In the context of felony murder, the character of the victim is not controlling merely because he was a felon, nor is it assumed that the victim being a felon assumed the risk and thereby constructively consented to his death, but courts hold that he assisted in setting in motion a chain of events which was the proximate cause of his death and therefore in the criminal law as in the civil law there is no redress for the victim.

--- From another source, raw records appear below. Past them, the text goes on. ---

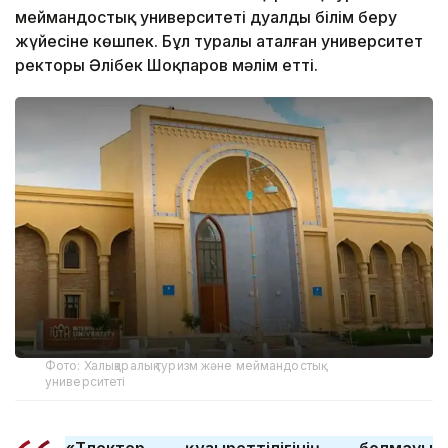
меймандостық университеті дуалды білім беру
жүйесіне көшпек. Бұл туралы аталған университет
ректоры Әлібек Шоқпаров мәлім етті.
Фото: Халықаралық туризм және меймандостық
университеті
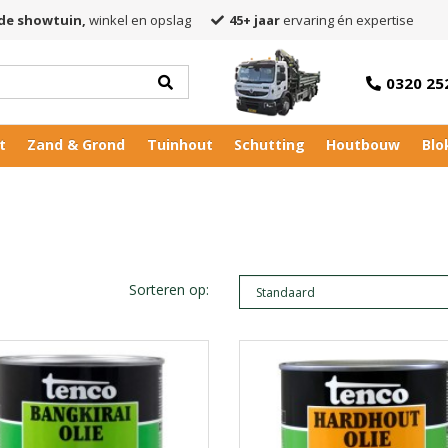
de showtuin,
winkel en opslag
45+ jaar
ervaring én expertise
0320 25
t
Zand & Grond
Tuinhout
Schutting
Houtbouw
Blo
Sorteren op:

Defendants were found guilty of felony murder after a police officer that was pursuing them for the crime of burglary was shot by another police officer also in pursuit. Defendants moved to arrest a judgment finding them guilty of murder. Defendants alleged that the person who killed or performed the acts which caused the death must be the same person as the one who attempted or committed the forcible felony before liability for murder could be imposed. The trial court granted defendants’ motion. On appeal by the state, the appellate court reversed the trial court’s judgment and remanded the case for the sentencing of defendants for felony murder.
Could defendants be liable for the death of a policer officer, who was pursuing them for the crime of burglary and was shot by another police officer also in pursuit?
Previous holdings provided that a defendant and co-conspirators acting in concert with him could have been held responsible for a killing of an innocent third party during the commission of a forcible felony even though the killing was not actually done by a person acting in concert with defendant or his co-conspirators. Though the police officer was shot by another officer in pursuit of defendants, defendants were still guilty of felony murder because the police officer was killed during the commission of a forcible felony, burglary.